In comments to my previous posts, All Analytics readers have expressed interest in renewable energy sources like solar, wind, and geothermal -- and, naturally, how analytics can help hasten their deployment on today's grids. So let's take a closer look at how analytics can help advance solar energy use.
The amount of energy the sun produces is phenomenal and virtually pollution-free, with zero input costs. The challenge, of course, has been in converting light rays into electricity we can use. The five major obstacles to conversion are cost as compared to fossil fuel plants, site suitability for direct sun, the input costs to make solar panels, the materials needed to create solar panels, and the part-time reliability factor of sunshine hours/seasons.
Analytics can and are playing a role in overcoming this latter obstacle, reliability, by which experts mean that the sun shines only about 12 hours or less each day (depending on where you live and the time of year) and that clouds can at times obscure the sunshine. Because of the sun's nature, solar can only be an additive source of power to fossil or other renewable sources a utility company uses to power its grid.
For reliability, light intensity factor (or irradiance) is the largest stumbling block for utilities right now. In simple terms, irradiance is a function of the wavelengths of light and the ability to convert those wavelengths into meaningful power. Irradiance is difficult to calculate due to the intermittency of solar power -- but calculate utilities it must because they have to blend solar power's intensity, or lack thereof, into their daily planning for generating electricity from other power sources like windmills, coal, or gas plants. And actually, utilities must blend their expectations for solar power intensity into their planning, not just the real-time intensity.
Imagine the enormity of this challenge, with all the related tasks of trying to balance your grid system with mixed solar, gas, coal, and wind sources. Utilities must operate under a sword of Damocles, with the non-compromising expectation that the power they provide is reliable and always available, no matter the time of day or night. Simplified to our solar narrative, that means the utility trying to integrate solar power must always have a gas or coal plant ready to run if a cloudy thunderstorm pops up out of nowhere.

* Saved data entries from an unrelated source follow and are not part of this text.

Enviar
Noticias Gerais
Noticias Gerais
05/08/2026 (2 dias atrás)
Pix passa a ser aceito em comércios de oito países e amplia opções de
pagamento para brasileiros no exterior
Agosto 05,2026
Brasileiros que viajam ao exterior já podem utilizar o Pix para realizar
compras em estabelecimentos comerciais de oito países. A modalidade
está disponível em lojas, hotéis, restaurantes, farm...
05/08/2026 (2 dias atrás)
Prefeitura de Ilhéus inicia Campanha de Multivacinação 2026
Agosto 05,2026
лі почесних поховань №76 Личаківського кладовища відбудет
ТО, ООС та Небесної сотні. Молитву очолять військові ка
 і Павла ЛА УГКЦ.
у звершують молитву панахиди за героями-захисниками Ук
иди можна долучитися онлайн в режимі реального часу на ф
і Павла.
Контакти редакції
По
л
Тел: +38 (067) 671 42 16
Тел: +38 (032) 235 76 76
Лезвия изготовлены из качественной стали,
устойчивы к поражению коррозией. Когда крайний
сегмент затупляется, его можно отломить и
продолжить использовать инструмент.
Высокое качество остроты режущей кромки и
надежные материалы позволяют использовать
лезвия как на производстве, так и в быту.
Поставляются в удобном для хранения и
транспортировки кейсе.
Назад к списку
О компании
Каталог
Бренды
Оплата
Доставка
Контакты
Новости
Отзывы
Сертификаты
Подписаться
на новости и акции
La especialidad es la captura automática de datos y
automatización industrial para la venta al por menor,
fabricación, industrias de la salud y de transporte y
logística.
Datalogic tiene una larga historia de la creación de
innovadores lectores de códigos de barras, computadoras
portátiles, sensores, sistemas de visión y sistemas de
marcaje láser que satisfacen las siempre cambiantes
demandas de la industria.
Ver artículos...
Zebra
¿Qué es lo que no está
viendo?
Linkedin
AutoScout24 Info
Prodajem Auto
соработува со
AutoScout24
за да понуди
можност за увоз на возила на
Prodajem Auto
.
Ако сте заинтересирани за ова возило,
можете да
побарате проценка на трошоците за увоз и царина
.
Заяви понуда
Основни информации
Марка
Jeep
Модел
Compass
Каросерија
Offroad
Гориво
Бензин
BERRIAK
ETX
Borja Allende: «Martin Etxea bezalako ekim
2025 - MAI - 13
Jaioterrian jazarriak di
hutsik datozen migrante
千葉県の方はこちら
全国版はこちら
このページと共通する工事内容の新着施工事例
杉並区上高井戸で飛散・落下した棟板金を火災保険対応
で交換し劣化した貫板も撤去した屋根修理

Consider what that means at a utility trying to increase its solar and wind generation.
To help you visualize this, the Solar Electric Power Association (SEPA) offers a fantastic mapping tool showing where current solar investments are occurring. You can get an interactive version online, but note below the large number of utility projects popping up and dominating the map in sunny, cloud-free southern California and Arizona. As great as the weather may usually be in these areas, even they're susceptible to the cloudy day.
To overcome the variable irradiancy problems, utilities deploying solar in these regions are factoring all sorts of calculations into their real-time run management: yesterday's forecast, today's cloud cover, and light intensity, all in real-time, to integrate and simultaneously project the solar arrays' input into the grid operation. They have to, but obviously it's no simple task. In her speech to the Solar Power International 2012 general session, for example, SEPA president and CEO Julia Hamm drew attention to performance monitoring, metering equipment, and forecasting software as technological issues that are still adding substantial uncertainty to the advance of solar power.
Many companies are already trying to rise to the challenge of providing the analytics that can overcome this basic problem clouding solar power's use. But if you talk with anybody in charge of overcoming the challenges at a utility, you'll get an earful. The complexity that's caused by the second-to-second uncertainty of sun power is a daunting hurdle to them.